**Source text:**

****

# Fine White Fiberous Dust



## Murpet (Mar 26, 2005)

We purchased our 5 yr old home in October. At that time there was a fine white dust heavy in the master bedroom/bathroom area and family room and lighter thru the rest of the house. The heat pump and gas furnace are under the house in the family room area. I assumed it was bad housekeeping. After some light remodel I had the ducts cleaned and the dust is still here. If you dry wipe it, it beads up and does the same wet wiping it. There is no humidifier or electronic air filter. There is no ductboard in the system. 

This dust is driving my wife nuts and she is ready to call in anyone and everyone to figure it out or move.

We have laminated hardwood floors through out the house.

Any help would be greatly appreciated before wife starts calling in environmental companies


----------



## Teetorbilt (Feb 7, 2004)

I have no idea as to what it is but it and the source should be found pronto!
I can't think of a single white, fiberous powder that is good for you.


----------



## housedocs (Mar 14, 2005)

> Any help would be greatly appreciated before wife starts calling in environmental companies


 Yikes that can be bad & expensive, quick!!

I'm with Teetorbilt though, don't really know what is causing it. Does it only show up on the floors? If not what kind of ceiling finish do you have?


----------



## Murpet (Mar 26, 2005)

This powder shows up on everything - floors, furniture, bathroom countertops etc. The ceilings in the house drywall.


----------



## housedocs (Mar 14, 2005)

Well my suggestion is to take a sample and have it tested to find out what it is. If we can determine what it is, then we could probably tell you what is causing it.

****

**Given request 1:**
Decide whether each statement agrees with the dust thread, answering yes or no and quoting the words that settle it: (a) cleaning the ducts got rid of the dust; (b) the house has no humidifier; (c) the dust appears only on the floors.
**Given request 2:**
Resume the dust thread after its last post.
The material that comes next is from a separate source.

**Source material:**
****

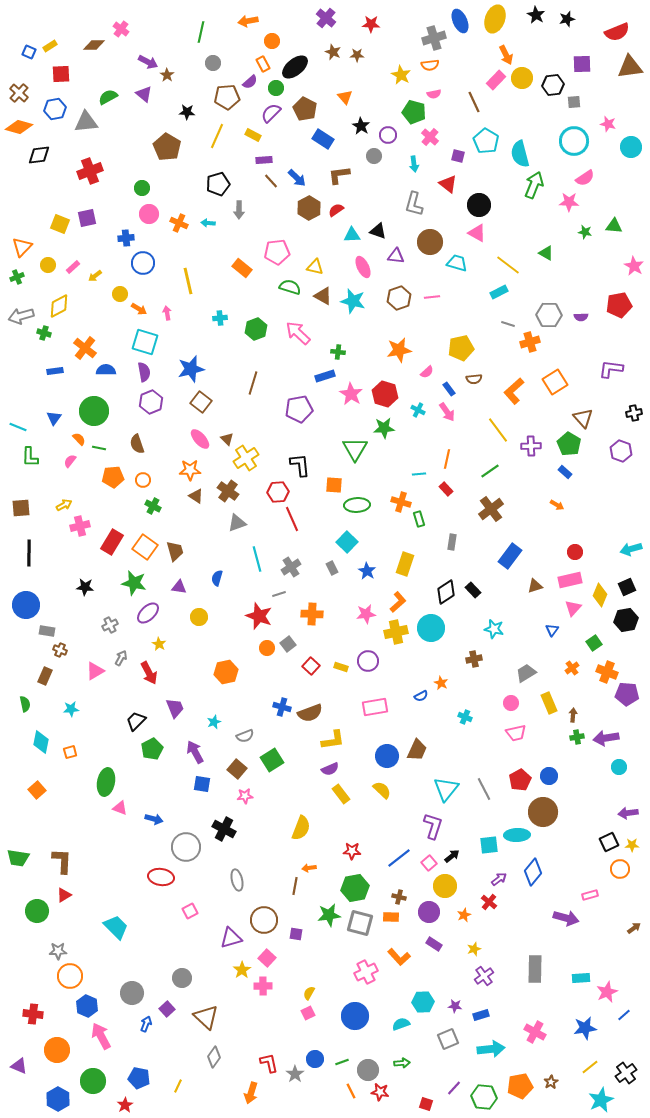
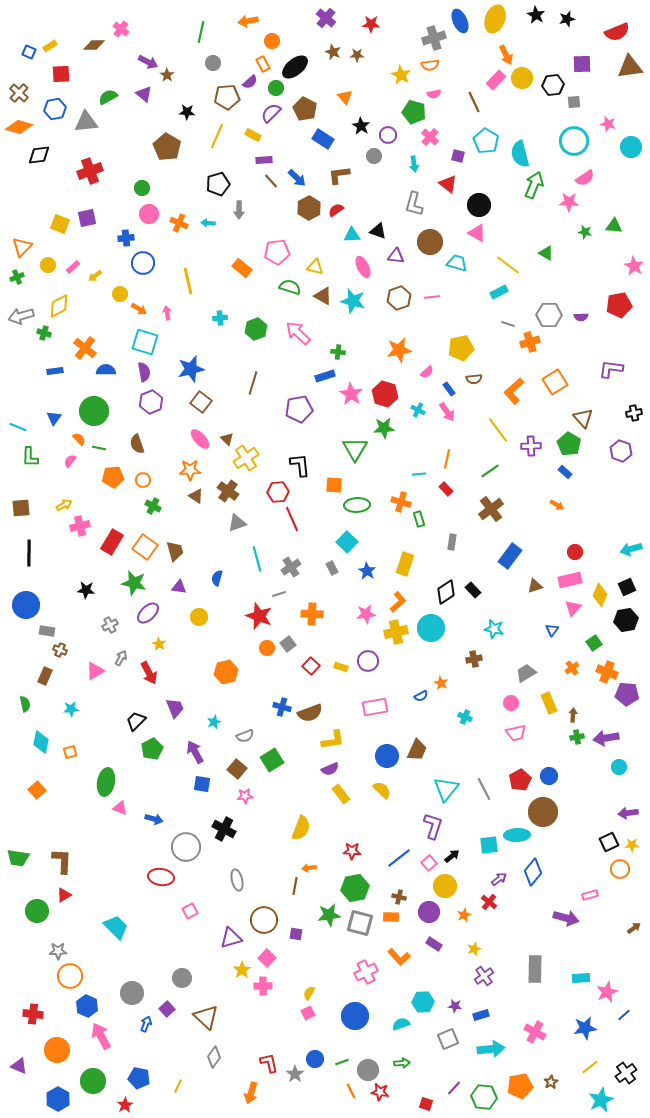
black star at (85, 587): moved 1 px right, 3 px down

****

**Written answer 1:**
(a) No: "I had the ducts cleaned and the dust is still here."
(b) Yes: "There is no humidifier or electronic air filter."
(c) No: "This powder shows up on everything - floors, furniture, bathroom countertops etc."

**Written answer 2:**
----------



## Murpet (Mar 26, 2005)

Thank you. We are trying to find the seller and home inspector to see if they have any answers. If not we will have the testing done. Thank you for your time.


----------



## CGofMP (Feb 23, 2005)

I would NOT rely on the sellers and home inspector for this one.

Before we purchased there were 2 inspections done. One by the seller's inspector which netted a VERY few things that needed to be remediated, and one by World Inspection Network (it found a LOT more) that was extremely professional and very well done. Neither caught everything and neither tested for environmental hazards.

Re-read Tetor's words... "I can't think of a single white, fiberous powder that is good for you."

I would personally get this stuff tested right quick. Youre probably breathing it afterall. It is doubtful that the others know what it is specifically and it is possible (I know this will be a shocker) that the sellers might possibly *gasp* lie about it if they do. Dole out trust sparingly when it comes to your health.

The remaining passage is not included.